The nonlethal weapon we chose was a beanbag gun, which had quite a long range and was great for taking down criminals at a distance. The gun allows you to put down criminals for a small period of time. You can use this time to shoot them and finish them off or to arrest them. If you don't do anything, they no longer remain stunned and can rejoin the fight. If you're quick enough to get behind the criminals while they're stunned, you can arrest them. This takes them out of the action for 15 seconds before they respawn at a different location. Though this may seem like a small amount of time, as a criminal it feels like much longer as you sit out and watch your teammates fight on their own. However, other criminals can free arrested teammates if they can get to them in time.

APB gives you a vast open-world city to wreak havoc in.

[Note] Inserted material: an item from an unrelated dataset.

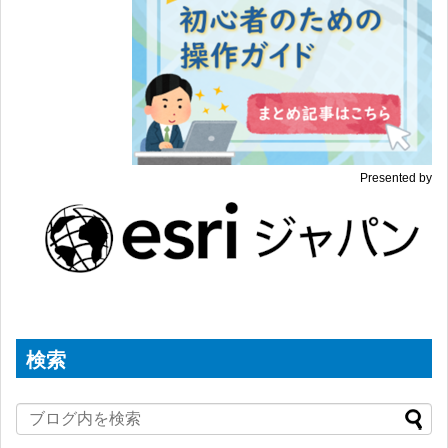
Presented by
検索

Completing missions rewards you with rating points, which unlock new items and weapons. Along with threat level, your rating ties directly in to the celebrity system in the game. You are awarded celebrity status for being the highest-rated player, for having the highest threat level, or based on gameplay-related achievements such as the most ram raids undertaken or the most arrests carried out. Reaching celebrity status allows you to build statues of your character across the city or have your face plastered across Most Wanted posters and billboards. Clans can also be featured on billboards, along with gang colours and decals.

APB is currently in private beta, though there are plans for an open beta in the near future. Beta players have been inventing their own "meta games," which are not officially part of the mission structure but have been set by the community. One example we were shown involved the enforcers attempting to take a screenshot of each of the high-level criminals in the game after arresting them, and then posting the screenshots on community forums. Real Time Worlds told us that many features will be added after the game's release, such as motorbikes and sniper rifles, along with additional districts. They also told us there is a narrative behind the action involving the city's mayor, but they did not reveal any other details. APB is due for release in late June on the PC, with an Xbox 360 version to follow at a later date.